- _What is needed_: Reproduce the entries that follow exactly, dropping each image.

- _Task input_:
========

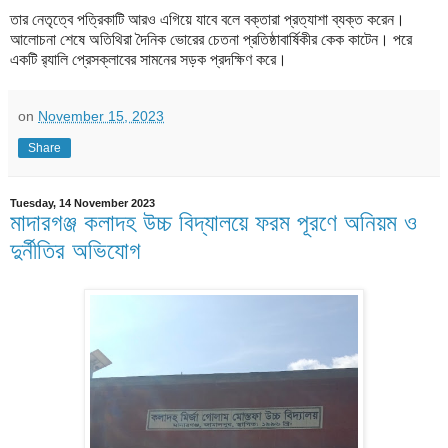
তার নেতৃত্বে পত্রিকাটি আরও এগিয়ে যাবে বলে বক্তারা প্রত্যাশা ব্যক্ত করেন।
আলোচনা শেষে অতিথিরা দৈনিক ভোরের চেতনা প্রতিষ্ঠাবার্ষিকীর কেক কাটেন। পরে
একটি র‍্যালি প্রেসক্লাবের সামনের সড়ক প্রদক্ষিণ করে।
on
November 15, 2023
Share
Tuesday, 14 November 2023
মাদারগঞ্জ কলাদহ উচ্চ বিদ্যালয়ে ফরম পূরণে অনিয়ম ও
দুর্নীতির অভিযোগ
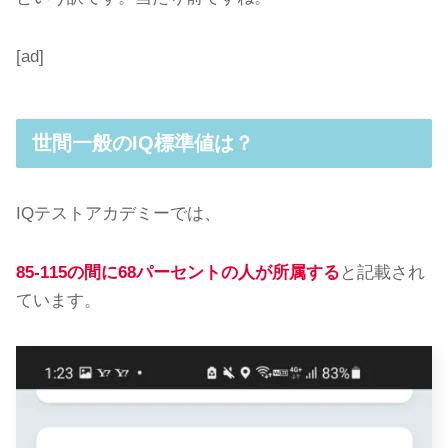
[ad]
世間一般のIQ標準値は？
IQテストアカデミーでは、
85-115の間に68パーセントの人が所属する
と記載され
ています。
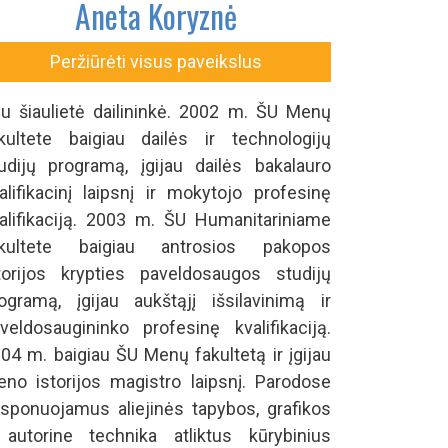
Aneta Koryznė
Peržiūrėti visus paveikslus
u šiaulietė dailininkė. 2002 m. ŠU Menų
kultete baigiau dailės ir technologijų
udijų programą, įgijau dailės bakalauro
alifikacinį laipsnį ir mokytojo profesinę
alifikaciją. 2003 m. ŠU Humanitariniame
akultete baigiau antrosios pakopos
torijos krypties paveldosaugos studijų
ogramą, įgijau aukštąjį išsilavinimą ir
veldosaugininko profesinę kvalifikaciją.
04 m. baigiau ŠU Menų fakultetą ir įgijau
no istorijos magistro laipsnį. Parodose
sponuojamus aliejinės tapybos, grafikos
 autorine technika atliktus kūrybinius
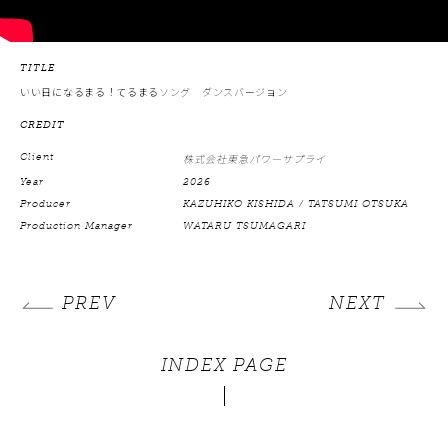
TITLE
いい日になるまる！てるまるソング ダンスバージョン
CREDIT
Client
株式会社東急パワーサプライ
Year
2026
Producer
KAZUHIKO KISHIDA / TATSUMI OTSUKA
Production Manager
WATARU TSUMAGARI
PREV
NEXT
INDEX PAGE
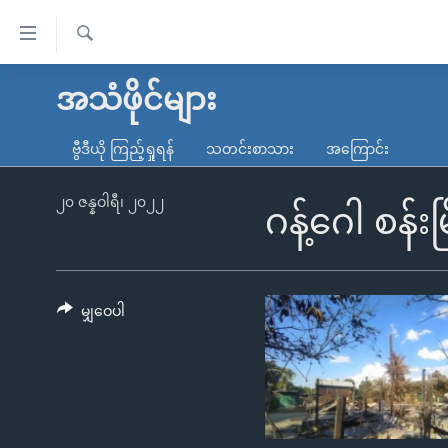
သုံး
ရ
ရှာဖွေ
လွယ်ကူ
မူလစာမျက်နှာ
အသံဖိုင်များ
ရ
စေ
မြန်မာ
လာ
ဗွီဒီယို ကြည့်ရှုရန်
သတင်းစာသား
အကြောင်း
သည့်
ဒ်
ကမ္ဘာ့သတင်းများ
Link
ဗွီဒီယို
နိုင်ငံတကာ
၂၀ ဇန္နဝါရီ၊ ၂၀၂၂
ဂန့်ဂေါ စန်း
များ
သတင်းလွတ်လပ်ခွင့်
အမေရိကန်
ပင်မ
ရပ်ဝန်းတခု လမ်းတခု အလွန်
တရုတ်
အကြောင်းအရာ
အင်္ဂလိပ်စာလေ့လာမယ်
အစ္စရေး-ပါလက်စတိုင်း
မျှဝေပါ
သို့
အပတ်စဉ်ကဏ္ဍများ
အမေရိကန်သုံးအီဒီယံ
ကျော်
ကြည့်
ရေဒီယိုနှင့်ရုပ်သံ အချက်အလက်များ
မကြေးမုံရဲ့ အင်္ဂလိပ်စာ
ရေဒီယို
ရန်
ရေဒီယို/တီဗွီအစီအစဉ်
ရုပ်ရှင်ထဲက အင်္ဂလိပ်စာ
တီဗွီ
ပင်မ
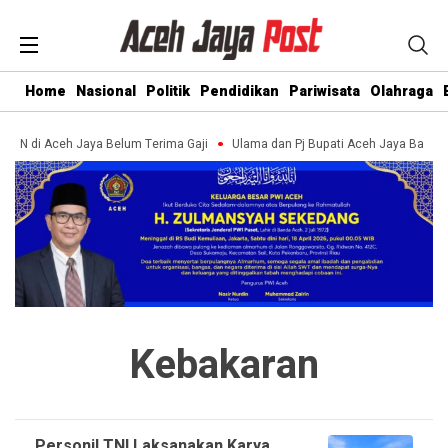
Home
Nasional
Politik
Pendidikan
Pariwisata
Olahraga
ASN di Aceh Jaya Belum Terima Gaji
Ulama dan Pj Bupati Aceh Jaya Bahas
Kebakaran
Personil TNI Laksanakan Karya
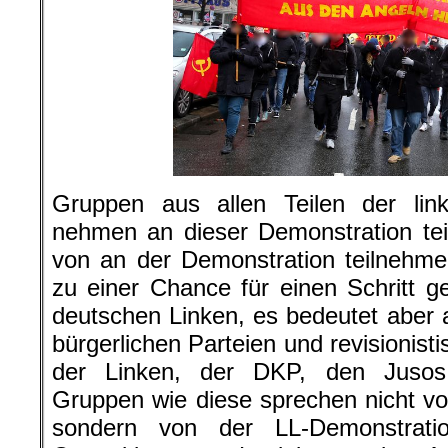
Gruppen aus allen Teilen der lin
nehmen an dieser Demonstration tei
von an der Demonstration teilnehm
zu einer Chance für einen Schritt 
deutschen Linken, es bedeutet aber
bürgerlichen Parteien und r
evisionist
der Linken, der DKP, den Juso
Gruppen wie diese sprechen nicht v
sondern von der LL-Demonstratio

========

- _Problem solution_:
তার নেতৃত্বে পত্রিকাটি আরও এগিয়ে যাবে বলে বক্তারা প্রত্যাশা ব্যক্ত করেন।
আলোচনা শেষে অতিথিরা দৈনিক ভোরের চেতনা প্রতিষ্ঠাবার্ষিকীর কেক কাটেন। পরে
একটি র‍্যালি প্রেসক্লাবের সামনের সড়ক প্রদক্ষিণ করে।
on
November 15, 2023
Share
Tuesday, 14 November 2023
মাদারগঞ্জ কলাদহ উচ্চ বিদ্যালয়ে ফরম পূরণে অনিয়ম ও
দুর্নীতির অভিযোগ
[ad]
世間一般のIQ標準値は？
IQテストアカデミーでは、
85-115の間に68パーセントの人が所属する
と記載され
ています。
Aneta Koryznė
Peržiūrėti visus paveikslus
u šiaulietė dailininkė. 2002 m. ŠU Menų
kultete baigiau dailės ir technologijų
udijų programą, įgijau dailės bakalauro
alifikacinį laipsnį ir mokytojo profesinę
alifikaciją. 2003 m. ŠU Humanitariniame
akultete baigiau antrosios pakopos
torijos krypties paveldosaugos studijų
ogramą, įgijau aukštąjį išsilavinimą ir
veldosaugininko profesinę kvalifikaciją.
04 m. baigiau ŠU Menų fakultetą ir įgijau
no istorijos magistro laipsnį. Parodose
sponuojamus aliejinės tapybos, grafikos
 autorine technika atliktus kūrybinius
TITLE
いい日になるまる！てるまるソング ダンスバージョン
CREDIT
Client
株式会社東急パワーサプライ
Year
2026
Producer
KAZUHIKO KISHIDA / TATSUMI OTSUKA
Production Manager
WATARU TSUMAGARI
PREV
NEXT
INDEX PAGE
သုံး
ရ
ရှာဖွေ
လွယ်ကူ
မူလစာမျက်နှာ
အသံဖိုင်များ
ရ
စေ
မြန်မာ
လာ
ဗွီဒီယို ကြည့်ရှုရန်
သတင်းစာသား
အကြောင်း
သည့်
ဒ်
ကမ္ဘာ့သတင်းများ
Link
ဗွီဒီယို
နိုင်ငံတကာ
၂၀ ဇန္နဝါရီ၊ ၂၀၂၂
ဂန့်ဂေါ စန်း
များ
သတင်းလွတ်လပ်ခွင့်
အမေရိကန်
ပင်မ
ရပ်ဝန်းတခု လမ်းတခု အလွန်
တရုတ်
အကြောင်းအရာ
အင်္ဂလိပ်စာလေ့လာမယ်
အစ္စရေး-ပါလက်စတိုင်း
မျှဝေပါ
သို့
အပတ်စဉ်ကဏ္ဍများ
အမေရိကန်သုံးအီဒီယံ
ကျော်
ကြည့်
ရေဒီယိုနှင့်ရုပ်သံ အချက်အလက်များ
မကြေးမုံရဲ့ အင်္ဂလိပ်စာ
ရေဒီယို
ရန်
ရေဒီယို/တီဗွီအစီအစဉ်
ရုပ်ရှင်ထဲက အင်္ဂလိပ်စာ
တီဗွီ
ပင်မ
Home
Nasional
Politik
Pendidikan
Pariwisata
Olahraga
ASN di Aceh Jaya Belum Terima Gaji
Ulama dan Pj Bupati Aceh Jaya Bahas
Kebakaran
Personil TNI Laksanakan Karya
Gruppen aus allen Teilen der lin
nehmen an dieser Demonstration tei
von an der Demonstration teilnehm
zu einer Chance für einen Schritt 
deutschen Linken, es bedeutet aber
bürgerlichen Parteien und r
evisionist
der Linken, der DKP, den Juso
Gruppen wie diese sprechen nicht v
sondern von der LL-Demonstratio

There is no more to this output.